Honestly, I thought I was over the comparison thing once I hit thirty.  I finally felt confident in the person God created me to be and was trying to live out His perfect plan for me.  So, you can imagine my surprise when I felt the unwelcome feelings of inferiority the past few months.  It's still there, sneaking up on me, trying to steal my joy.

I am genuinely happy for the moms with hot bods and the friend who loves decorating and the women on Instagram who are posting the most beautiful pictures of their babes and families.  They are living their life authentically and I am happy for them.  Aha moment, I'm not so happy with me.

I have started to pray about this comparison problem and have asked God to heal my brain and my heart from the lies it sometimes tells.  I want to be joyful and confident and free from the ridiculousness that is comparison.  And I know that I know that I know I will have to be intentional about refusing to listen to the voice in my head telling me I'm not enough.

Kevin doesn't mind my squishy, mommy midsection.  My babes don't care whether I have a curated living room.  And you better believe not one of my people care what my Instagram feed looks like on a daily basis.  Oh, and the God of the universe loves me in spite of all my failures and shortcomings and negative self talk.  They love me and I need to start loving me more, as I am.

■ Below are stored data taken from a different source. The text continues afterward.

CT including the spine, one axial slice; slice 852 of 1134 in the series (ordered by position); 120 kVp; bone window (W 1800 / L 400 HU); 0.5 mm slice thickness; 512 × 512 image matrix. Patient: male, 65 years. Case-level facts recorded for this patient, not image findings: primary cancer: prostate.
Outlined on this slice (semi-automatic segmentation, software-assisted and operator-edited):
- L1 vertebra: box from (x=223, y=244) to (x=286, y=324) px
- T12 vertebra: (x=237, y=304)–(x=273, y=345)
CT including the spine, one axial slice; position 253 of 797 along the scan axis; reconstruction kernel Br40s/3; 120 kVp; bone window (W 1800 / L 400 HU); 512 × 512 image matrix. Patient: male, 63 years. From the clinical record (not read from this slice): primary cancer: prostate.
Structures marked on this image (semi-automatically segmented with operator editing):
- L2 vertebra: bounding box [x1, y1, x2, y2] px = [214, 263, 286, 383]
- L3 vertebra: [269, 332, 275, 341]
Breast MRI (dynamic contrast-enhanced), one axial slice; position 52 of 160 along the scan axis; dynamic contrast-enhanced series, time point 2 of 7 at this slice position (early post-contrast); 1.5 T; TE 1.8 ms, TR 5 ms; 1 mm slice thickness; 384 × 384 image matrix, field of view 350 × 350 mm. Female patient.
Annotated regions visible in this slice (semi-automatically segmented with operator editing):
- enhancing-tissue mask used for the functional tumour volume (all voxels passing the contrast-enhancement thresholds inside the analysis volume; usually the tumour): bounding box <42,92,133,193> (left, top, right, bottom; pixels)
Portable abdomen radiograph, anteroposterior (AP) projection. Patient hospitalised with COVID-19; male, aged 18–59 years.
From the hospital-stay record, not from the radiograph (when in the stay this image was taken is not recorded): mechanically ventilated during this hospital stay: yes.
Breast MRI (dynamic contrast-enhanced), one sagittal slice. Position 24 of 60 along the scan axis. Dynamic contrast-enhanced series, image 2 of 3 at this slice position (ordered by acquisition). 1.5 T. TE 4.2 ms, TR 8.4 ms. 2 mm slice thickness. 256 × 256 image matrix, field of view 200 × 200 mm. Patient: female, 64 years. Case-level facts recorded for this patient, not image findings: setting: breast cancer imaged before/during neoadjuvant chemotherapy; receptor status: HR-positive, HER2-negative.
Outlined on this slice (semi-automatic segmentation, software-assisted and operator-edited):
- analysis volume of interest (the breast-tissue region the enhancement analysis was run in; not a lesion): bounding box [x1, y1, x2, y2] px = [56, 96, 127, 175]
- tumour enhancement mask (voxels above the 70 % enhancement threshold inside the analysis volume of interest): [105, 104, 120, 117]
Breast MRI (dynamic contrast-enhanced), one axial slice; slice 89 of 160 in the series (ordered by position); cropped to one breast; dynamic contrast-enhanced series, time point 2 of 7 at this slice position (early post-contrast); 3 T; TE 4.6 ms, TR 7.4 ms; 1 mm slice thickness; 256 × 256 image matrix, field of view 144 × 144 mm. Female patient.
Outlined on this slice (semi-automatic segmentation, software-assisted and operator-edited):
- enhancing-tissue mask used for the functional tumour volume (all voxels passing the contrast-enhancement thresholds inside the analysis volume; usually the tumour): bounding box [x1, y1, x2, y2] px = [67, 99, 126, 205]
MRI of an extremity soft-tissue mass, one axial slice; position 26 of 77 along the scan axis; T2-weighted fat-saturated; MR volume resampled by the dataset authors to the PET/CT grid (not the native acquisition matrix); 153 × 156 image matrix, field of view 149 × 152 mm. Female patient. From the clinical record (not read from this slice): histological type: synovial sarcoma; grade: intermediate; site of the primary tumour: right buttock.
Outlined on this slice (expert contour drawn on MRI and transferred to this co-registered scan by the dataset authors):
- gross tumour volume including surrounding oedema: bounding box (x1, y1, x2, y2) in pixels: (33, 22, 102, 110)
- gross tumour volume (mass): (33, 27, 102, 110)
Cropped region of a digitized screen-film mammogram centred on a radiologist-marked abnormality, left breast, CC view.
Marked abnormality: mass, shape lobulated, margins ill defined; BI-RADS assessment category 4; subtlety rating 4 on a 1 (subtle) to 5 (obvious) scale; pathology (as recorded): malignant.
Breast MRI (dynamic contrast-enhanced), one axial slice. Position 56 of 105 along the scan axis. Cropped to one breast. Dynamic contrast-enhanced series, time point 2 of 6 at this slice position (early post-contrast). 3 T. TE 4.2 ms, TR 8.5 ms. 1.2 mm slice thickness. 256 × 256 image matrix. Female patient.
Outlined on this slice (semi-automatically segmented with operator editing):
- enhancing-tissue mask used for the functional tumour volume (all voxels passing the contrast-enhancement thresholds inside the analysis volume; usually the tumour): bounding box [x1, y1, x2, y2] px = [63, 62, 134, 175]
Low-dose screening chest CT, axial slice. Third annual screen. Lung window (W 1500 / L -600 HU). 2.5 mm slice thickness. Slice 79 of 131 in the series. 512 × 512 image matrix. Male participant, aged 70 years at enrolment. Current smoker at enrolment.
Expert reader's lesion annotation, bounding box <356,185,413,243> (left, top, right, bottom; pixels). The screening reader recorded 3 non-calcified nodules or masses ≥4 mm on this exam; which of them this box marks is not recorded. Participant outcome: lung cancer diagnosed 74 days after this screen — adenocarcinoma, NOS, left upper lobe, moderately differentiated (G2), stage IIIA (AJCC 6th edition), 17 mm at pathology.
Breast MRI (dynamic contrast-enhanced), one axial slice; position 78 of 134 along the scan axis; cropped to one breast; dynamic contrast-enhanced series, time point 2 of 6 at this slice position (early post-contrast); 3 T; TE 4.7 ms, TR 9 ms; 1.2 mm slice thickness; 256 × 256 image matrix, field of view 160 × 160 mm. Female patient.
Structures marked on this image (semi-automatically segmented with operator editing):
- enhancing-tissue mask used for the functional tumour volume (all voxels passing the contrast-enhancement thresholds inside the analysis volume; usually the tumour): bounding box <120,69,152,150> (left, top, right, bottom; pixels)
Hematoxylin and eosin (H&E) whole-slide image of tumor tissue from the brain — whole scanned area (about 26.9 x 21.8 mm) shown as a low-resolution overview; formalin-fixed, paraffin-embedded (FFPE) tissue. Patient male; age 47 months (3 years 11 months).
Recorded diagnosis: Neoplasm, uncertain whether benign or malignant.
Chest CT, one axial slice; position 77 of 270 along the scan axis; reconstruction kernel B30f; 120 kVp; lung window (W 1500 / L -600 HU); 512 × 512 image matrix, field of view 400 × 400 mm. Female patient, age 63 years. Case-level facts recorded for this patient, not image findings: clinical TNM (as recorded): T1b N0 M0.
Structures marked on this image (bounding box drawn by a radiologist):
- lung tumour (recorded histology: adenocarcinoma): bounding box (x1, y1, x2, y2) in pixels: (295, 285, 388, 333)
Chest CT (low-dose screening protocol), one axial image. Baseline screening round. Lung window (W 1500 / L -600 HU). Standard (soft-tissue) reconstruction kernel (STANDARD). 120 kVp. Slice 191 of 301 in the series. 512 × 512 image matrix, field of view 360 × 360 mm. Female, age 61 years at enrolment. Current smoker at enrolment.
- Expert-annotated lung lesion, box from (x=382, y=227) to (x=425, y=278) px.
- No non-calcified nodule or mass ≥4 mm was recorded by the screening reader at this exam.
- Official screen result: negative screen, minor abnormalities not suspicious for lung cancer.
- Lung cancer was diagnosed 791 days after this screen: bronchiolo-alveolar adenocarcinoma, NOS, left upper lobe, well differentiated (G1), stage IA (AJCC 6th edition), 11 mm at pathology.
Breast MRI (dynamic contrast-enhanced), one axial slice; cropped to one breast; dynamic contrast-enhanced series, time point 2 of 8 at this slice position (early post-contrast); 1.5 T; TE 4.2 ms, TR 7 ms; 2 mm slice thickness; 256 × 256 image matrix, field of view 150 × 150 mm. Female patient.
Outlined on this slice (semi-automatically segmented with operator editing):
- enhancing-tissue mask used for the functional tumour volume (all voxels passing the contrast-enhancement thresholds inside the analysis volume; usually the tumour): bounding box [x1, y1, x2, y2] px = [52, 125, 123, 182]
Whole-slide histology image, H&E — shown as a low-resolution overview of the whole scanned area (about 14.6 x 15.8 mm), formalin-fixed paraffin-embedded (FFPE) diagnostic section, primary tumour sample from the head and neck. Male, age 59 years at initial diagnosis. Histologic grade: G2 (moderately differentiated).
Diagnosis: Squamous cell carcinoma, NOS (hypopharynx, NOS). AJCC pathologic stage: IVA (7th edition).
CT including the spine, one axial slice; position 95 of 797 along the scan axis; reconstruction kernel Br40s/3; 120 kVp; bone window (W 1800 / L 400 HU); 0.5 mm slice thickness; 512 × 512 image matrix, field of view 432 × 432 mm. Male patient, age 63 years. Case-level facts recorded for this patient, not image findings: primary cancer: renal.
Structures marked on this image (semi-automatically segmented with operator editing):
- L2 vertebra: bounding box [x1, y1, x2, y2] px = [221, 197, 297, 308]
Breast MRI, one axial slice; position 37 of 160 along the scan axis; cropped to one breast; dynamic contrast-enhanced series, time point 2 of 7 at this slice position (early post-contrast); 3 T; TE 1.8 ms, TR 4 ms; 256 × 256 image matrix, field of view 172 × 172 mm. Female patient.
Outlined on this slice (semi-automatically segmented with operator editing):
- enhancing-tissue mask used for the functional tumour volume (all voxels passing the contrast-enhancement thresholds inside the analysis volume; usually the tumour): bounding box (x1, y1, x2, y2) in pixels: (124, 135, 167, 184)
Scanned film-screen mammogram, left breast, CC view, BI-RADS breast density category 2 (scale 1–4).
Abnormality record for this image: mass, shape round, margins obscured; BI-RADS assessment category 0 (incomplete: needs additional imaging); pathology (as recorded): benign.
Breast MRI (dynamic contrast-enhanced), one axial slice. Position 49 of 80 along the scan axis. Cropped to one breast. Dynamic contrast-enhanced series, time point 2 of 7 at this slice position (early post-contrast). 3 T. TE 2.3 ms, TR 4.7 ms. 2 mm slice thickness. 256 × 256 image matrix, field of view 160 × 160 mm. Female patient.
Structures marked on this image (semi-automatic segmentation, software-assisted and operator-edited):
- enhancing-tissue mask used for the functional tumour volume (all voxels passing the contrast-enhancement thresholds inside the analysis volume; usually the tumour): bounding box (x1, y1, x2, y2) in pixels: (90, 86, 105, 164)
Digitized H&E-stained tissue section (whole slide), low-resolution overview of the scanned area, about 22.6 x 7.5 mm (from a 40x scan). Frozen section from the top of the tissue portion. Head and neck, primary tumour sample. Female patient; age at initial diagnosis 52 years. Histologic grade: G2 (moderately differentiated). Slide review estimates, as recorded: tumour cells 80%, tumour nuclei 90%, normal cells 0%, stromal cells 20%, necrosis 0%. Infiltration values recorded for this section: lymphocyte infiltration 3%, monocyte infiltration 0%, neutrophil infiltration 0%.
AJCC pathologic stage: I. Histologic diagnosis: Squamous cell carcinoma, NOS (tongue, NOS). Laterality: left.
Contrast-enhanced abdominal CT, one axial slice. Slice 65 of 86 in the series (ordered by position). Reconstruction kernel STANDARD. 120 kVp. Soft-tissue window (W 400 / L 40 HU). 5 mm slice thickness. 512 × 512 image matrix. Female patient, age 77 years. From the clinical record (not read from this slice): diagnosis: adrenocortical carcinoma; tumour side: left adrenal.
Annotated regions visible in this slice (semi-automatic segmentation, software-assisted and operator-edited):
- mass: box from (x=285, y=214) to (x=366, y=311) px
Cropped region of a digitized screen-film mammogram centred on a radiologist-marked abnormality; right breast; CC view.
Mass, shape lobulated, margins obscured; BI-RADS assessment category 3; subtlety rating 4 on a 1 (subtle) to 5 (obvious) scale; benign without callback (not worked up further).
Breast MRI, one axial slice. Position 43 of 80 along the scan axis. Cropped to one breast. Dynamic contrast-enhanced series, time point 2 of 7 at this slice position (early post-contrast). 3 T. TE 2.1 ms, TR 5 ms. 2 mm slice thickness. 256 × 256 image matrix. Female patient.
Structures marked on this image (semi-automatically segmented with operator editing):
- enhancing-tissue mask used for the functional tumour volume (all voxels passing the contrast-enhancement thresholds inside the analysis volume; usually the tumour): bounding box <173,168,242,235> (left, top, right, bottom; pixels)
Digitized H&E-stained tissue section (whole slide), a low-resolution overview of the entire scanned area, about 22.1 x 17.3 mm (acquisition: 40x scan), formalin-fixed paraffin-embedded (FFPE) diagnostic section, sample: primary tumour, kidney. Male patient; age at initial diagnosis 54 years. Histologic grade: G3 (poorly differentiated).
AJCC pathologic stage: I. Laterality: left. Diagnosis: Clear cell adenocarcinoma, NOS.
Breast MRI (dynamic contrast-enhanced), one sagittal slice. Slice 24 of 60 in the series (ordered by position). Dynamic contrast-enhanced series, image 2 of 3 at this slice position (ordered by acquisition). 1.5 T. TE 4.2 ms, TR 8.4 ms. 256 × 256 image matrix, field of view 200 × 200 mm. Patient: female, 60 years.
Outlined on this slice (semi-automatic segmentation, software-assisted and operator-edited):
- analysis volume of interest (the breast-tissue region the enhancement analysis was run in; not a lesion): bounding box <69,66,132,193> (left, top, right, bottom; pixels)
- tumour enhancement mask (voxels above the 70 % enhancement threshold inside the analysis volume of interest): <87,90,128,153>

Comparison is the thief of joy.  And I don't want to waste one more precious moment thinking about what I don't have and be joyful about what I do have.  I refuse to let the dirty lie of comparison steal the joy that God has placed in my life: my family, my friends, and my faith.

A flower does not think of competing with the flower next to it.  It just blooms.

I need to just start blooming already.

1 comment:

  1. This is excellent Vanessa! So raw and so true of all of us! I am so glad you are choosing joy and not allowing comparison to steal it! You are so gifted and this blog alone is and will be a Blessing to many women!